** PROVIDED ENTRIES follows **

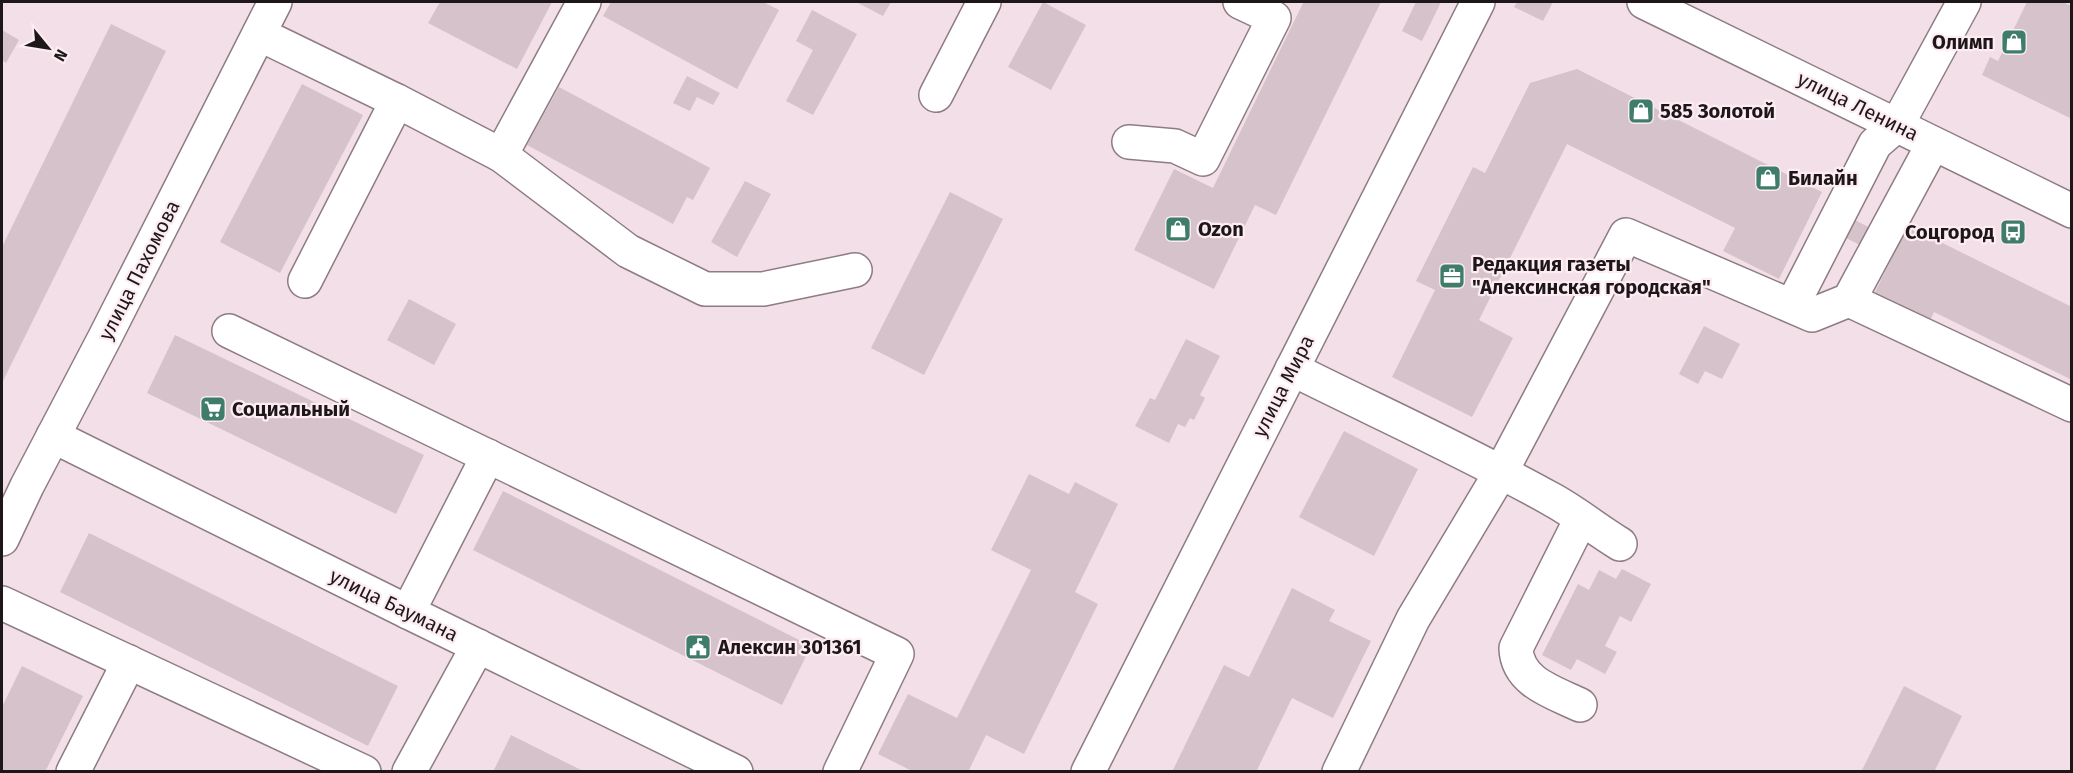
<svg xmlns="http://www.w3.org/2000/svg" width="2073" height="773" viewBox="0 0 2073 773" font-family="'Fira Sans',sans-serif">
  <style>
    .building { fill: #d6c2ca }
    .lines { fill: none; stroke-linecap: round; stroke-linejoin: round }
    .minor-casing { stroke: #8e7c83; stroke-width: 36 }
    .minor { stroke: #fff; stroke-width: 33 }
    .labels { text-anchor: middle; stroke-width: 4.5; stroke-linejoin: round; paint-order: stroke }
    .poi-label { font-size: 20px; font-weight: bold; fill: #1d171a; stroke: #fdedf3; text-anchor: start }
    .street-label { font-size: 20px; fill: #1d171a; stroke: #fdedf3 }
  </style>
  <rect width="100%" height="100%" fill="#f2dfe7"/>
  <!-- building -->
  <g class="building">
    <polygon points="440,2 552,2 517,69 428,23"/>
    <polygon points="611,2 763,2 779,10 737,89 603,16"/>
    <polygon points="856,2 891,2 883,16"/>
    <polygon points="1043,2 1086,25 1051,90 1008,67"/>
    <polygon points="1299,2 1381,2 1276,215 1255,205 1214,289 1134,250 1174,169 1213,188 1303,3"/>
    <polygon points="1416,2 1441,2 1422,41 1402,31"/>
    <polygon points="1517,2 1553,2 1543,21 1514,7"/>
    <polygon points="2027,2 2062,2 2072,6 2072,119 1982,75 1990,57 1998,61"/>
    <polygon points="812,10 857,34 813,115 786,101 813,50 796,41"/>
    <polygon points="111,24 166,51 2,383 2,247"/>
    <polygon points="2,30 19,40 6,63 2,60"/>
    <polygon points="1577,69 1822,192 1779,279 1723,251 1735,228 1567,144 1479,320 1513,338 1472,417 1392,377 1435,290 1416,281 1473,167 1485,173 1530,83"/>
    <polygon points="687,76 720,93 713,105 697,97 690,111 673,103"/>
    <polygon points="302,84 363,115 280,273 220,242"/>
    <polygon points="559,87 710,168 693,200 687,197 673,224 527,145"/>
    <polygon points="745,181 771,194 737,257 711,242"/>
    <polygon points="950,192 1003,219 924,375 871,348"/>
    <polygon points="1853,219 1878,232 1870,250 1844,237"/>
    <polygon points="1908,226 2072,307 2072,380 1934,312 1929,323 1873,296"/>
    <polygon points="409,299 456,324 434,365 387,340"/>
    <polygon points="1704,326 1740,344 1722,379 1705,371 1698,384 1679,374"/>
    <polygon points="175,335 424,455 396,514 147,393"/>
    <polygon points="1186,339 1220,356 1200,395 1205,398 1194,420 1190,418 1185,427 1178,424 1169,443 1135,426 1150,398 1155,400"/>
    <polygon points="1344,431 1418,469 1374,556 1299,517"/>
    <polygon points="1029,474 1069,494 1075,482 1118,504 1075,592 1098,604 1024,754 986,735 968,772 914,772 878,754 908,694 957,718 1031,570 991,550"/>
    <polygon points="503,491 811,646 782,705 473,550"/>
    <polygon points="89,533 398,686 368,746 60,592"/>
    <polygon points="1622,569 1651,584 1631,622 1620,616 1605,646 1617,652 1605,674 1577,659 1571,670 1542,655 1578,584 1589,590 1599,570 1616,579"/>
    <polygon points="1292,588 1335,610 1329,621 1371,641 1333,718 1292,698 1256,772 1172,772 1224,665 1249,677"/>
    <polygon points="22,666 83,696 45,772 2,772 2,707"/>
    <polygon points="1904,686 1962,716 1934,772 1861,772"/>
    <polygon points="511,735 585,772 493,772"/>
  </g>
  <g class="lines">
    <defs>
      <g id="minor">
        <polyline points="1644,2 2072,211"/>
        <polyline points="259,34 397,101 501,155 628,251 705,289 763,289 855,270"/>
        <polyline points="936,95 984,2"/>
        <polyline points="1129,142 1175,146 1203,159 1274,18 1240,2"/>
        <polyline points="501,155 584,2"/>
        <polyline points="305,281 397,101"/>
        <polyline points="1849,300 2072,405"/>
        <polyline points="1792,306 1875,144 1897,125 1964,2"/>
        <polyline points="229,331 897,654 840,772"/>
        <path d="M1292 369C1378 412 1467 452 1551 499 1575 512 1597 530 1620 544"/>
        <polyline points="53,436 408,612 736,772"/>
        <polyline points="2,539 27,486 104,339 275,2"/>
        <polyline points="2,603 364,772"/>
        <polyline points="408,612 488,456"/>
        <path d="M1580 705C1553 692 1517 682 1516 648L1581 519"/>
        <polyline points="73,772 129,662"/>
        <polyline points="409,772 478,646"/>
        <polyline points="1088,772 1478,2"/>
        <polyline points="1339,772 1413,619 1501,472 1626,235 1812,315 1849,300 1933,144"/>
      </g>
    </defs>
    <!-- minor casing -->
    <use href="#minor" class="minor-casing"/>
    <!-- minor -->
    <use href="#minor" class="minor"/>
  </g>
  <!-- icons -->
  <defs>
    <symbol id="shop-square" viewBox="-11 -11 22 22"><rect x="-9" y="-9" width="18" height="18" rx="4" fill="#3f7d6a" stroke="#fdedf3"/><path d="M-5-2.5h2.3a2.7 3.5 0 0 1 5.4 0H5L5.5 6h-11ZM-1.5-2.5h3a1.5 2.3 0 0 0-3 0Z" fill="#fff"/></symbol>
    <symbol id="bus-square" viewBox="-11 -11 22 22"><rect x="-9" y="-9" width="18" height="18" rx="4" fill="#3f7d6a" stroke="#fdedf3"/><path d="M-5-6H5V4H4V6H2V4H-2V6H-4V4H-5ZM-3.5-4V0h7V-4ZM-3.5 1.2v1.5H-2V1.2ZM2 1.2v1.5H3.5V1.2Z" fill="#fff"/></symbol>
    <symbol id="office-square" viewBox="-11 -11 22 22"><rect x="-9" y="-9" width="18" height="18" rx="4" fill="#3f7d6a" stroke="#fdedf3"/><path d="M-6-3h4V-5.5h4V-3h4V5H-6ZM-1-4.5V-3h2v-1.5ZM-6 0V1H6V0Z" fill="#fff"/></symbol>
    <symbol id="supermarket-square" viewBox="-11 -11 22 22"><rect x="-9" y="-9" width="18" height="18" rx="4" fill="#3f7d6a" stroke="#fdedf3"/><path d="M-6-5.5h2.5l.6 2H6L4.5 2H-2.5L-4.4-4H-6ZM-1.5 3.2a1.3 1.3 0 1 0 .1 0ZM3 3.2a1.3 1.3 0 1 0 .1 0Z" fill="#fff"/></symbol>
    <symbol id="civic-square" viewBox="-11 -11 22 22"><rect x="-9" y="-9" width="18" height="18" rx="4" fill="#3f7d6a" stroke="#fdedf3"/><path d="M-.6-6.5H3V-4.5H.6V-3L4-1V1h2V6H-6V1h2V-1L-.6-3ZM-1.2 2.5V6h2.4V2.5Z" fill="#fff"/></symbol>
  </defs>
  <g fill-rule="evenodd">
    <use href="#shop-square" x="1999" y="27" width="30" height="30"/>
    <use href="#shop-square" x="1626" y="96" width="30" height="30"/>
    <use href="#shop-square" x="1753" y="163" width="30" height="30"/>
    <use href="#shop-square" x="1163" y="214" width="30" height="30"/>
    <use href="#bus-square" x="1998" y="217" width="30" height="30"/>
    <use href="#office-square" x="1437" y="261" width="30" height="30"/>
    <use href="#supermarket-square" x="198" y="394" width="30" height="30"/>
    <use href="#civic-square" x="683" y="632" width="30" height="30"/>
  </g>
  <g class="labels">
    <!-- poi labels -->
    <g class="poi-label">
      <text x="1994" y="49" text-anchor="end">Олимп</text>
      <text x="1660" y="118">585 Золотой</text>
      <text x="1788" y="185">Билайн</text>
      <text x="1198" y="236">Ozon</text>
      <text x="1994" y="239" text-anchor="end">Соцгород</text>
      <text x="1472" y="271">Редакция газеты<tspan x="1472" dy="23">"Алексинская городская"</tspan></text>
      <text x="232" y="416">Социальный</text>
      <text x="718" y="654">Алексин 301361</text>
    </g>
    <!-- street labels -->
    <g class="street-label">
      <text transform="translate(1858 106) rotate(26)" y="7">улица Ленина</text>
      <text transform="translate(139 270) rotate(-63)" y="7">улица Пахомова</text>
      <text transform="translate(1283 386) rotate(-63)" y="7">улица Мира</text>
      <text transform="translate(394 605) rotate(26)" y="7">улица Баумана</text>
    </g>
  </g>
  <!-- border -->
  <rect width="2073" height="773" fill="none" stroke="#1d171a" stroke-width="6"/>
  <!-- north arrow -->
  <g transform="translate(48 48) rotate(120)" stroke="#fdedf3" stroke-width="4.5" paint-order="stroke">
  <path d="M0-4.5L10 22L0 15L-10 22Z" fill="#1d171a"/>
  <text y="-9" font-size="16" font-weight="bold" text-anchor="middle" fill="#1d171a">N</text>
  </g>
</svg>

** End of PROVIDED ENTRIES **

§ EXERCISE DETAILS
Return a copy of each line in the entries that carries the string "lines".

§ RESPONSE TO THE TASK
    .lines { fill: none; stroke-linecap: round; stroke-linejoin: round }
  <g class="lines">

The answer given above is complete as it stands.